## Source extract

════════

Again, I am more than happy to report it proper channels. I understand the reasons of ethically reporting such issues.

I would really appreciate it, can you help me find correct channel even now for Emirates, Lufthansa, KLM, Air-France ?


Well: «Please note that I could not find a dedicated channel for reporting security bugs on Emirates website.»


I guess you completely missed the paragraph titled "Reporting it to Emirates:"

I will write it here for you - "In the wake of responsible behaviour, on discovering these serious security flaws that violate user-data privacy, I decided to flag them to Emirates through Twitter DM in October 2017. Please note that I could not find a dedicated channel for reporting security bugs on Emirates website.

The Social Media Team immediately responded to my Twitter DM with a canned response but I was not ready to give up hope. I also wrote an email to the Product Manager highlighting the security flaws. I was met with a deafening silence."


In line with the age-old advice on how sausages are made, here's my advice: don't ever inspect the data leaving a mobile device.

– Just as I was about to add this comment, I remembered how it's not limited to mobile devices anymore.

(Thankfully with certificate pinning and integrity checking you may be spared of the risk of ever finding out what your apps actually do. Remember: only weirdos and terrorists tinker.)


Certificate pinning and integrity checking will only come into play if the services move to HTTPS :). Sadly, Emirates is sending HTTP links to help user's manage booking.


Certificate pinning is going away: http://www.zdnet.com/article/google-chrome-is-backing-away-f...

I think we can be confident that sites that don't even use CSP won't be implementing Expect-CT any time.


HPKP is what the article you posted to is referring to, and probably will go away completely.

However, profiling the public key of the site a mobile app connects to and erroring out if it is compromised to prevent MitM attacks is called 'certificate pinning' for mobile apps but is not related to the HPKP pinning of browsers. A reference for certificate pinning: https://blog.netspi.com/certificate-pinning-in-a-mobile-appl...

════════

Collected data entries
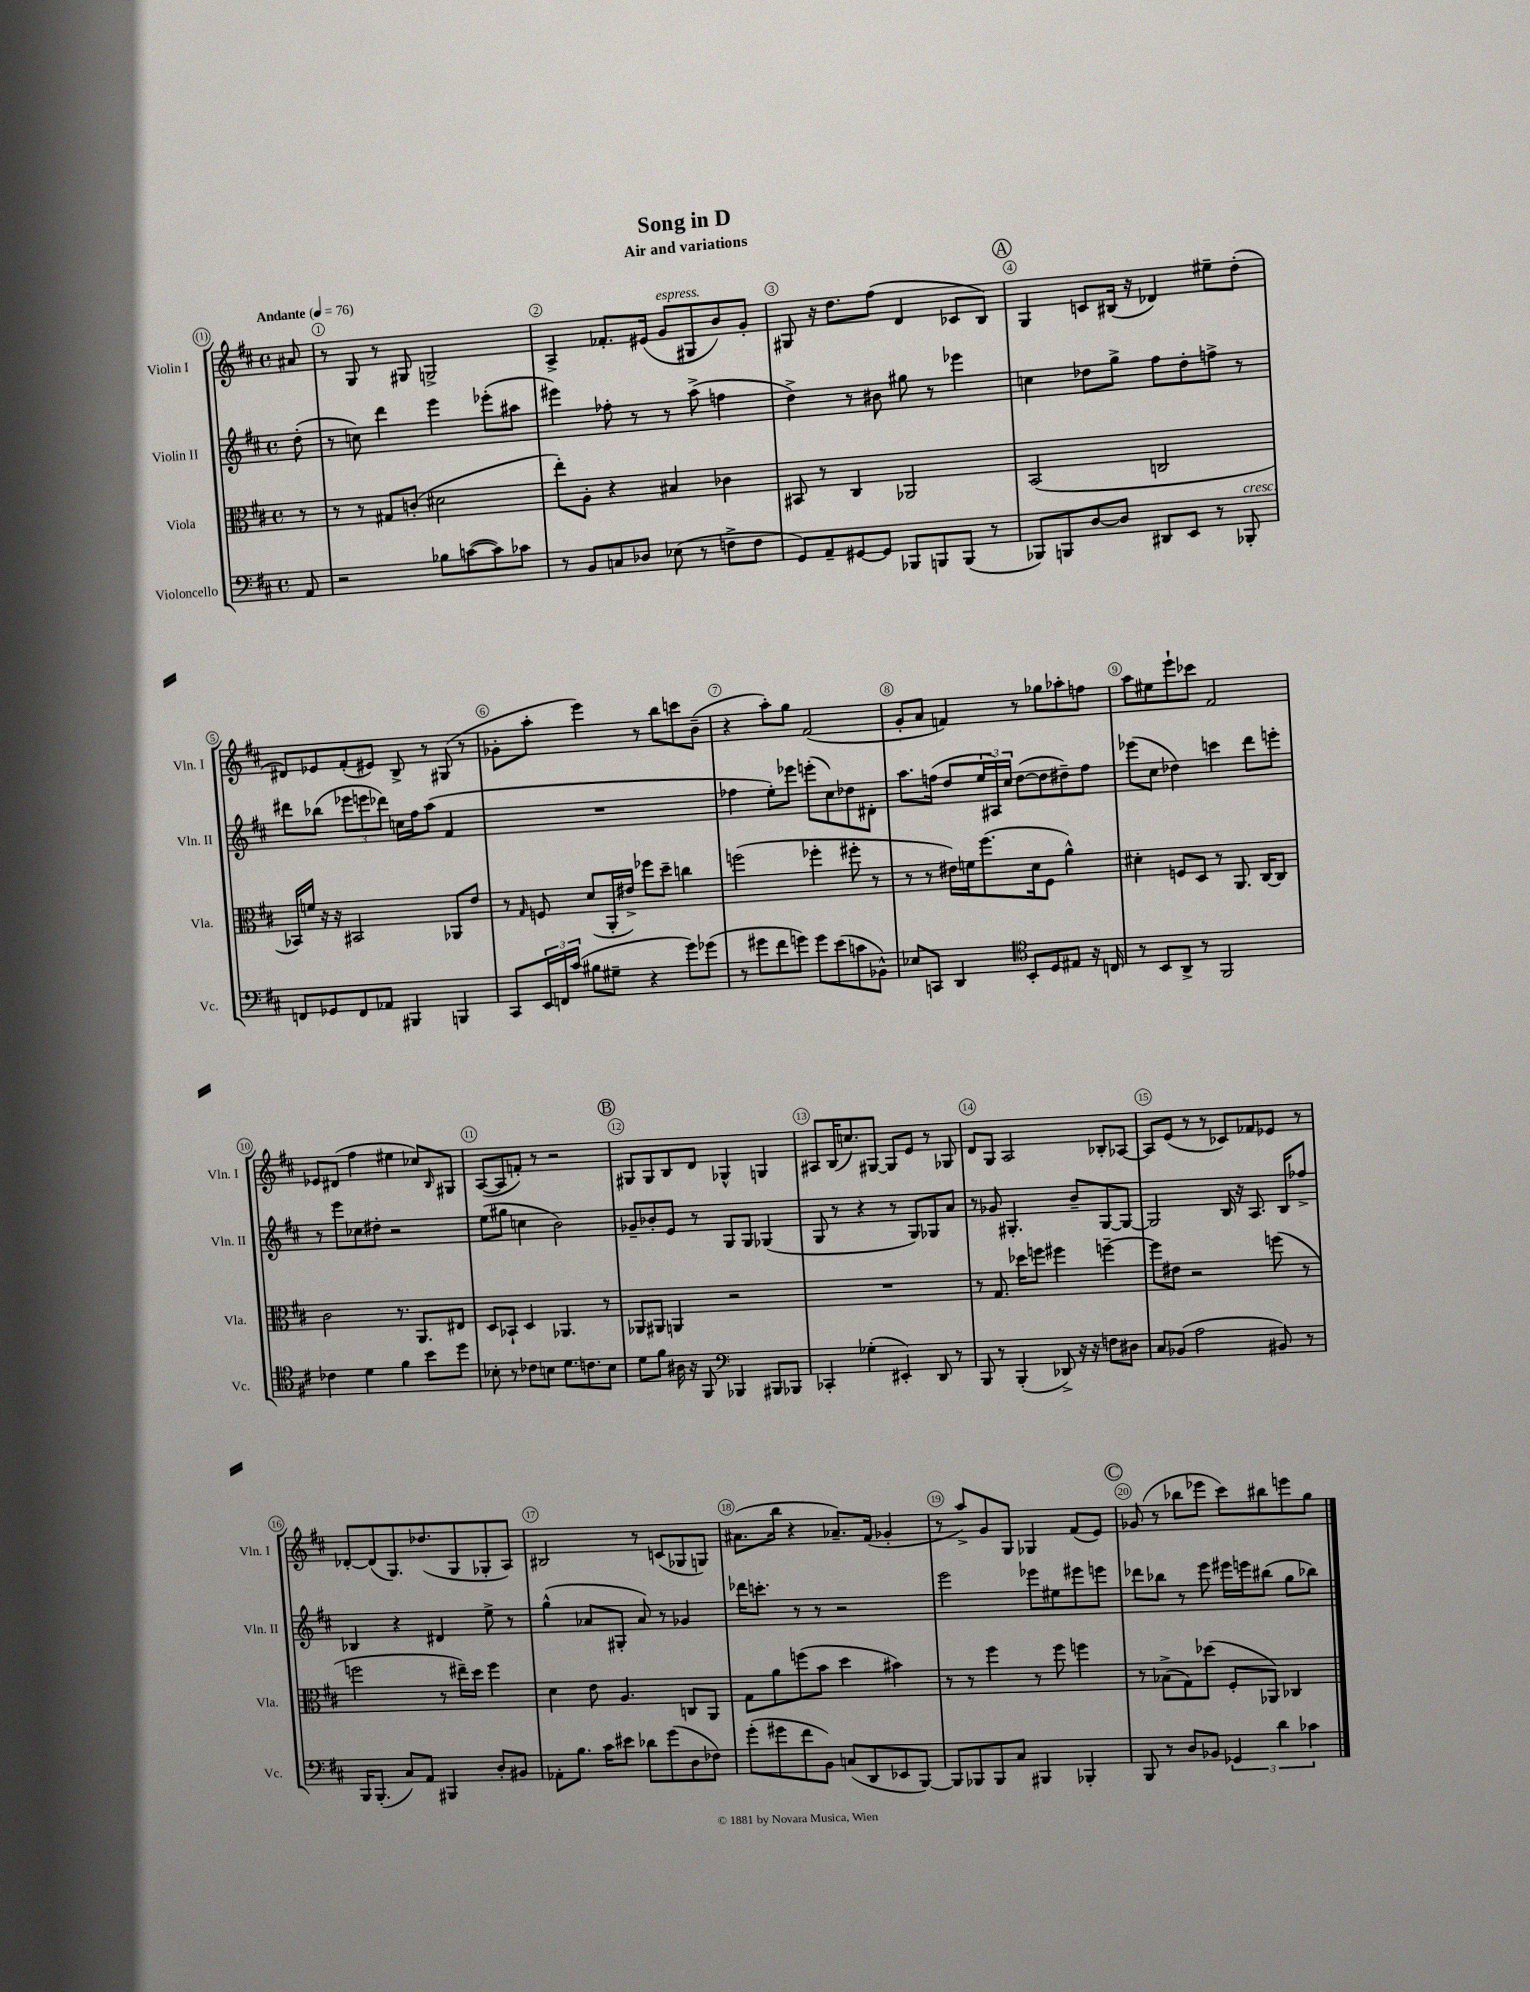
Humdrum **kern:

**kern	**kern	**kern	**kern
*staff4	*staff3	*staff2	*staff1
*clefF4	*clefC3	*clefG2	*clefG2
*k[f#c#]	*k[f#c#]	*k[f#c#]	*k[f#c#]
*M4/4	*M4/4	*M4/4	*M4/4
*met(c)	*met(c)	*met(c)	*met(c)
*MM76	*MM76	*MM76	*MM76
8AA/	8r	(8dd'\	8a#/
=	=	=	=
2r	8r	8r	8r
.	8r	8cc\)	8G/
.	8G#/L	4ddd\	8r
.	(8c'/J	.	8G#/
8B-\L	2d#\	4eee\	2G^/
([8c\	.	.	.
8c\])	.	(8eee-'\L	.
8c-\J	.	8aa#\J	.
=	=	=	=
8r	8ee'\L)	4eee#\)	4A^/
8BB/L	8A'\J	.	.
8C/	4r	8ff-'\	8.f-'/L
8D-/J	.	8r	.
.	.	.	(16e#/Jk
(8E-\	4B#/	8r	8g/L
8r	.	(8aa^\	8G#/
8F^\L	4c-\	4ff\	8b/)
8F\J	.	.	8g'/J
=	=	=	=
8GG/L)	8BB#/	4dd^\)	8G#/
8AA~/	8r	.	16r
.	.	.	8.dd\L
[8GG#/	4C#/	8r	.
8GG#/]J	.	8b#\	(8ff#\J
8BBB-/L	2AA-/	8gg#\	4d/
8BBB/	.	8r	.
(8BBB/J	.	4eee-\	8c-/L
8r	.	.	8B/J)
=	=	=	=
8BBB-/L)	(2BB/	4cc\	4G/
8BBB/	.	.	.
[8D/	.	8dd-\L	8c/L
8D/]J	.	8gg^\J	(16B#/Jk
.	.	.	16r
8DD#/L	2C/	8ff#\L	4d-/)
8EE/J	.	8dd-'\	.
8r	.	8ff^\J	8ee#~\L
8BBB-'/	.	8r	(8dd'\J
=	=	=	=
8FF/L	16BB-/LL)	8ddd#\L	8d#/L)
.	16f/JJ	.	.
8GG-/	16r	(8bb-\J	8e-/
.	16r	.	.
8FF/	2BB#/	12eee-\L	(8f#'/
.	.	12eee\	.
8AA-/J	.	.	8e#/J)
.	.	12ddd-\J)	.
4BBB#/	.	16cc\LL	8B^/
.	.	16ff#\J	.
.	.	(8aa\J	8r
4BBB/	8AA-/L	4f#/	(8G#/
.	8e/J	.	8r
=	=	=	=
8CC#/L	8r	1r	8g-'\L
.	16qqG/	.	.
24EE/L	8F/	.	8aa'\J
24FF/	.	.	.
(24c#/JJ	.	.	.
8B#\L	(8d/L	.	4eee\)
8G#~\J	16AA'/L	.	.
.	16e#^/JJ)	.	.
4r	8ff-\L	.	8r
.	8dd~\J	.	8bb\L
8g\L)	4cc\	.	8ccc\
(8g-\J	.	.	(8b~\J
=	=	=	=
8r	(2ff\	4ff-\	4r
8g#\L	.	.	.
8f#\	.	8ee'\L)	8aa'\L)
8g\J)	.	8eee-\J	8gg\J
8g\L	4ff-'\	(8eee'\L	(2f#/
(8e\	.	8cc#\)	.
8c\	8ff#'\	8dd-\	.
8BB-^^\J)	8r	8d#'\J	.
=	=	=	=
8E-/L	8r	8.aa\L	8g'/L
8CC/J	8r	.	8a/J
.	.	(16ff\Jk	.
4DD/	16e#\LL)	8dd/L	4f/)
.	16f\J	.	.
.	(8.ff#\	24ee/L	.
.	.	24A#/)	.
.	.	24cc#/JJ	.
*clefC4	*	*	*
8BB'/L	.	([8dd\L	8r
.	16d\k	.	.
8D/	8F#\J	8dd\]	8gg-\L
8E#/J	4a^^\)	8dd#~\)	8aa-'\
16r	.	8ff\J	8ff\J
16C/	.	.	.
=	=	=	=
8r	4d#'\	(8eee-\L	8aa\L
8BB/L	.	8cc#\J	8ee#\
8AA^/J	8F/L	4dd-\)	8eee`\
8r	8D/J	.	8ccc-\J
2FF#/	8r	4ccc\	2f#/
.	8.AA/	.	.
.	.	8ddd\L	.
.	[16C#/LK	.	.
.	8C#/]J	8eee'\J	.
=	=	=	=
4c-\	2c#\	8r	8e-/L
.	.	8eee\L	(8d#/J
4d\	.	8cc-\	4ff#\
.	.	8dd#'\J	.
4f#\	8.r	2r	4ee#\
.	8.AA/L	.	.
8b\L	.	.	8cc-/L)
.	.	.	16qqB/
8dd\J	8E#/J	.	8G#/J
=	=	=	=
8B-'\	8D/L	(8ee\L	([8A/L
8r	8BB-`/J	8gg#\J	8A/]
8c-\L	4D/	4cc\	8f'/J)
8B\J	.	.	8r
8.d\L	4.AA-/	2b\)	2r
8.c\	.	.	.
8B\J	8r	.	.
=	=	=	=
8d\L	8AA-/L	8g-~/L	8G#/L
8f#\J	8AA#/J	8b-'/	8G#/
16A#\	4AA/	8e/J	8B/
16r	.	.	.
8FF#/	.	8r	8d/J
*clefF4	*	*	*
4BBB-/	2r	8G/L	4G-^^/
.	.	8G/J	.
8BBB#/L	.	(4G-/	4G/
8BBB-/J	.	.	.
=	=	=	=
4CC-'/	1r	8G/	8A#/L
.	.	8r	(16B/K
.	.	.	8.cc/)
(4G-'\	.	4r	.
.	.	.	[8G#/J
4EE#'/)	.	8r	8G#/]L
.	.	8G/L)	8e/J
8DD/	.	8G-/	8r
8r	.	8a/J	8G-/
=	=	=	=
8BBB/	8r	8r	8d/L
8r	8.G/	8g-/	8G/J
(4BBB'/	.	4.G#'/	2A/
.	16dd-\LK	.	.
.	8ff\J	.	.
8DD-^/)	4ff#\	.	.
16r	.	8b~/L	.
16r	.	.	.
8F\L	[4ff~\	[8G#/	8B-'/L
8D#\J	.	8G#/_J	[8A-/J
=	=	=	=
8C#/L	8ff\]L	2G#/]	8A-/]L
(8BB-/J	8e#\J	.	(8e/J
2A\	2r	.	8r
.	.	.	8r
.	.	16B/	8c-/L)
.	.	16r	.
.	.	8.A/	8f-/
8BB#/)	(8ff\	.	8e-/J
.	.	16B/LK	.
8r	8r	8ff-^/J	8r
=	=	=	=
16BBB/LK	2ff\	4B-/	[8d-'/L
(8.BBB'/J	.	.	.
.	.	.	(8d-/]
8C#/L)	.	4r	8.G/)
8AA/J	.	.	.
.	.	.	(8.dd-/
4BBB#/	8r	4d#/	.
.	16ee#~\LL)	.	8G/
.	16dd\JJ	.	.
8D'/L	4ff\	8ee^\	8G-'/
8BB#/J	.	8r	8A/J)
=	=	=	=
8AA-'\L	4d\	(4gg^^\	2B#/
8.B\J	.	.	.
.	8e\	8a-/L	.
16c#\LK	.	.	.
8e#\J	4.A/	8G#'/J	.
8d-\L	.	8a-/)	8r
(8g\	.	8r	(8c/L
8D\	8C/L	4g-/	8G-/
8F-\J)	8AA/J	.	8G/J)
=	=	=	=
(8g'\L	8G\L	16ddd-\LK	(8.a#\L
.	.	8.ccc'\J	.
8g#\	8a\	.	.
.	.	.	16bb\Jk
8f#\	(8ff\	8r	4r
8BB\J)	8b\J	8r	.
(8C/L	4dd\	2r	8.a-~/L)
8DD/	.	.	.
.	.	.	(16f#/Jk
8EE-/	4b#\)	.	4g-'/
[8BBB/J)	.	.	.
=	=	=	=
8BBB/]L	8r	2eee\	8r
8BBB-/	8r	.	8aa^/L)
8BBB-/	4ff#\	.	8g/
8C#/J	.	.	8G/J
4BBB#/	8r	8eee-\L	4G-/
.	8ff#\	8ee#\	.
4BBB-'/	4ff\	8eee#\	(8f#/L
.	.	8eee\J	8e/J)
=	=	=	=
8BBB/	8r	8ddd-\L	(8g-/
8r	(8B-^\L	8bb-\J	8r
8D/L	8G\)	8r	8bb-\L
8BB-/J	(8dd-\J	8eee\	8eee-\J
6GG-/	8F#'/L	16eee#\LL	8ccc#\L)
.	.	16eee\J	.
.	8AA-/J)	(8bb#\J	8bb#\
6d\	.	.	.
.	4C-/	8gg\L	8eee\
6c-\	.	.	.
.	.	8bb-\J)	8gg\J
==	==	==	==
*-	*-	*-	*-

════════

## What you have to do
Output the passage of the security discussion that opens with the words containing "Certificate pinning and integrity checking will" and closes with "go away completely.", copied word for word. The records are drawn from a separate source unrelated to the text.

## Answer to this problem
Certificate pinning and integrity checking will only come into play if the services move to HTTPS :). Sadly, Emirates is sending HTTP links to help user's manage booking.


Certificate pinning is going away: http://www.zdnet.com/article/google-chrome-is-backing-away-f...

I think we can be confident that sites that don't even use CSP won't be implementing Expect-CT any time.


HPKP is what the article you posted to is referring to, and probably will go away completely.